Bien que libérée par les soldats de l’armée française, la tension est toujours vive au sein de la population du nord-Mali. L’heure est désormais aux règlements de compte. Les touaregs sont depuis quelques semaines victimes de la vengeance des populations et des éléments de l’armée malienne qui les accusent d’être liées aux groupes islamistes.
Œil pour œil dent pour dent. Comme le dit le dicton, la vengeance est un plat qui se mange froid. Actuellement il vaut mieux ne pas être touareg ou arabe dans le nord-Mali. Ces derniers sont victimes de violences et d’exactions commises par la population et des éléments de l’armée malienne qui les accusent d’avoir soutenu les islamistes. Alors que les « anciens bourreaux », qui voulaient imposer la charia ont fui, désormais la région fait les frais de « nouveaux bourreaux » animés par le désir de vengeance.
Selon cet humanitaire touareg, contacté par Afrik.com, qui a préféré gardé l’anonymat de peur des représailles, plusieurs centaines de Touareg fuient le nord-Mali pour se mettre à l’abri des exactions. D’après lui, « pas plus tard que trois jours, un commerçant touareg a été tabassé jusqu’à la mort par une partie des habitants de Gao ». Un chauffeur de bus touareg, pris à partie par les habitants de la ville, a « heureusement pu s’échapper à temps vers le Burkina Faso », précise le jeune homme.
Tombouctou n’est pas épargnée par cette tension. Actuellement, désordre et psychose règne dans la ville malienne symbolique. Tous ceux qui sont considérés comme étant des islamistes sont lynchés. Plusieurs centaines d’habitants, pour la plupart pauvres, ont pillé les magasins généralement tenus par selon elles, « des Arabes », « des Algériens », « des Mauritaniens », accusés d’avoir soutenu les ex-occupants du nord liés à Al-Qaïda.
Les pilleurs ont pris tous ce qu’ils trouvaient sur leur passage : télévisions, antennes satellites, nourriture, meubles, vaisselle… Certains, selon l’AFP, se battaient pour la possession d’objets, d’autres défonçaient les portes métalliques verrouillant les échoppes, dont certaines ont été intégralement vidées en quelques minutes.
L’avenir des Touaregs toujours en question
Des éléments de l’armée malienne aussi n’hésitent pas à s’en prendre directement à tous ceux dont ils estiment être liés aux islamistes. Touaregs et arabes sont en ligne de mire.

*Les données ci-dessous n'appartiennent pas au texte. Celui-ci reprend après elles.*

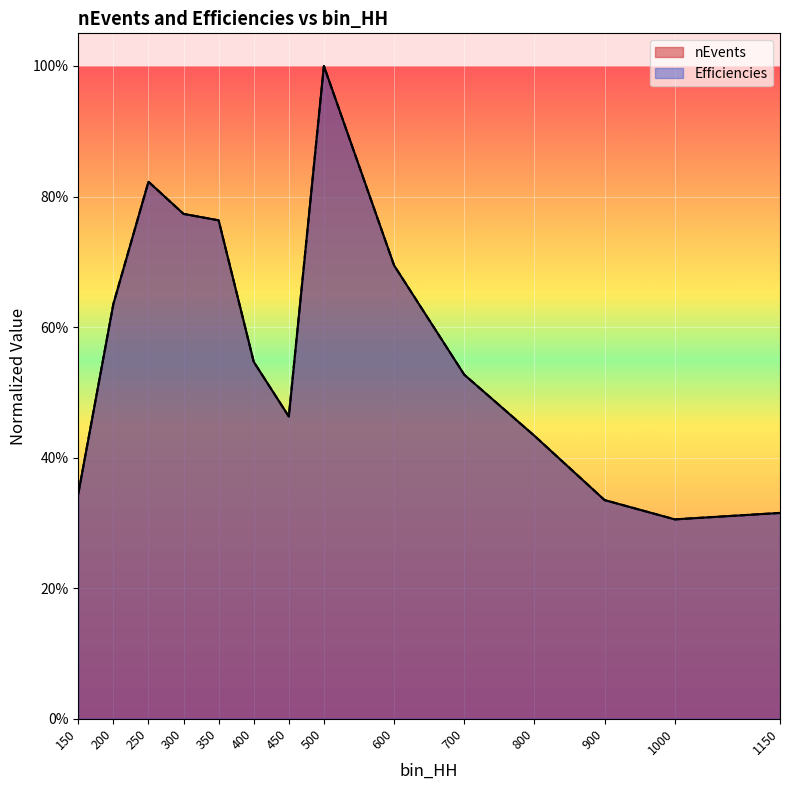

True or false: Efficiencies has more than 1 interior local peaks.

True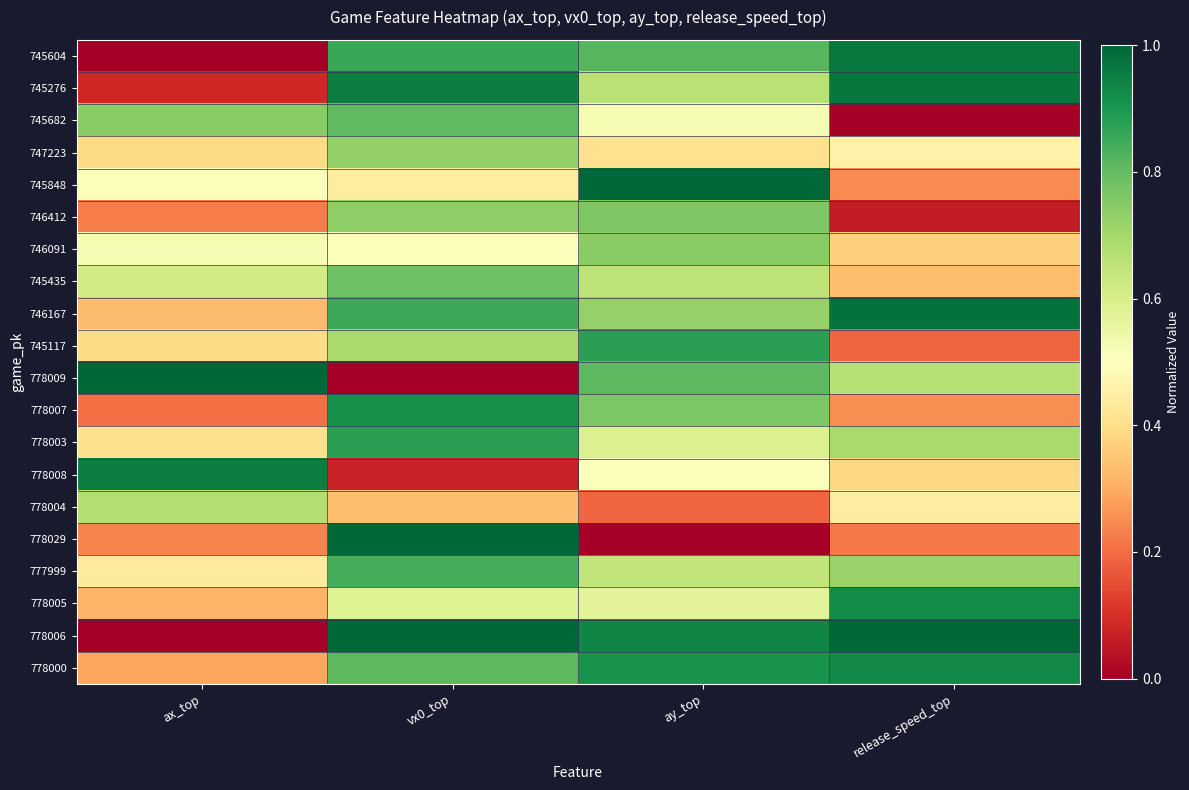

At vx0_top, list the series in order from largest to smallest.

778006, 778029, 745276, 778007, 778003, 745604, 746167, 777999, 778000, 745682, 745435, 746412, 747223, 745117, 778005, 746091, 745848, 778004, 778008, 778009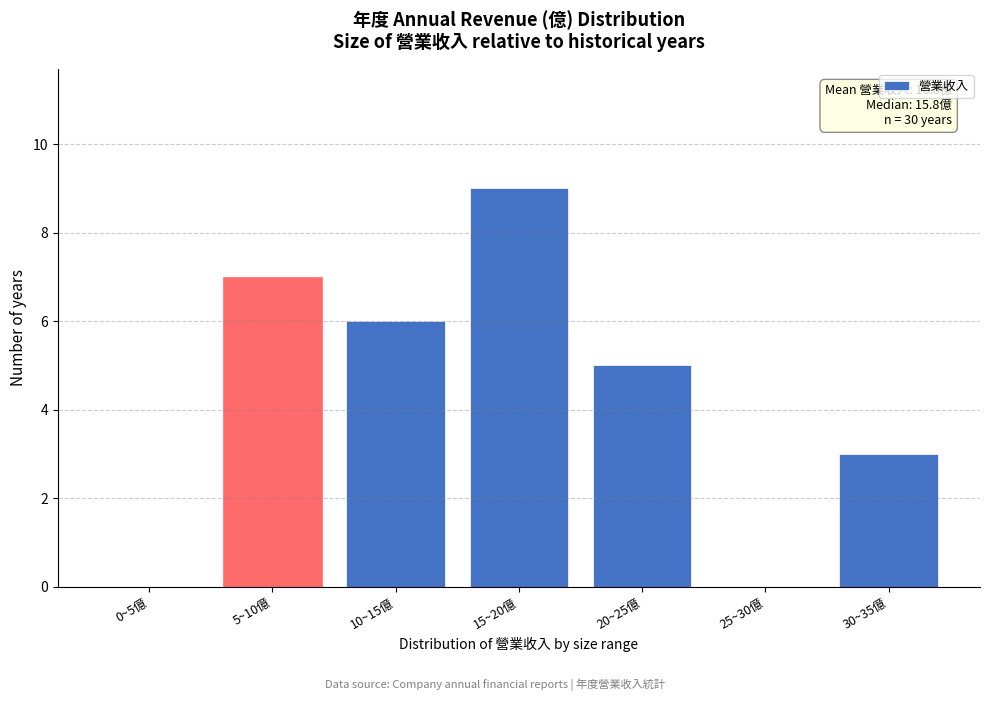

Reading right to left, list all the values displayed in this chart.

30~35億=3	25~30億=0	20~25億=5	15~20億=9	10~15億=6	5~10億=7	0~5億=0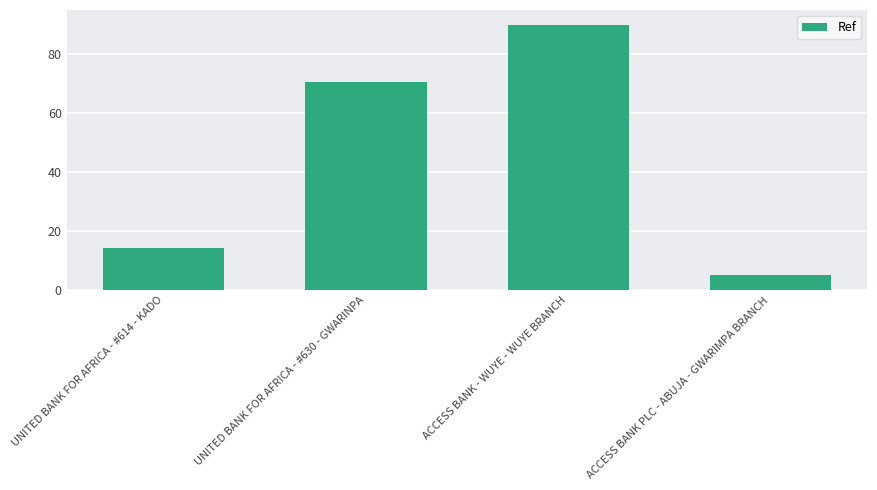

Where does the data first go above 70?

UNITED BANK FOR AFRICA - #630 - GWARINPA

Depuis plusieurs jours déjà, des ONG telles que la Fédération internationale des droits de l’Homme (FIDH) ou encore Human Right Watch les accusent d’exactions. Des dizaines de Touaregs auraient été exécutés. Des crimes qui auraient débuté le 10 janvier. Au moins 11 personnes auraient été tuées à Sévaré, au nord-est de Bamako, dans un camp militaire selon la FIDH. Des crimes auraient également été commis à Mopti et Nioro.
Les actes de représailles envers les Touaregs. C’est bien ce que craignait depuis le début Bamako et Paris. La fracture entre le nord et le sud du Mali s’est agrandie. La méfiance et l’incompréhension entre les deux parties du territoire s’est amplifiée. La libération du nord n’est qu’une étape parmi beaucoup d’autres, notent de multiples observateurs, estimant que « le plus dur reste à faire ».
Le Mali n’est en effet pas au bout de ses peines. Comment réconcilier toutes les populations du pays issues de différentes ethnies ? C’est à cette question que vont devoir répondre les autorités à Bamako. Le temps presse. Et en attendant la chasse aux touaregs se poursuit. Dioncounda Traoré a d’ailleurs annoncé que des prochaines élections seront organisées au plus tard en juillet prochain pour stabiliser la situation du pays.
L’organisation du prochain scrutin ne sera pas l’unique préoccupation de Bamako. La question de l’indépendance de l’Azawad va aussi devoir être mise sur la table. Le mouvement national de libération de l’Azawad (MNLA), qui a affirmé lundi avoir pris le contrôle de la ville de Kidal, s’est dit prêt à négocier avec les autorités maliennes.
Les rebelles touaregs savent que leur avenir n’est pas encore assuré au Mali. Ils réclament toujours l’indépendance de l’Azawad. Une requête rejetée par Bamako et Paris qui défendent l’unité territoriale du Mali. Or, la place des touaregs dans le pays est l’une des pièces maîtresses d’une paix durable dans la région.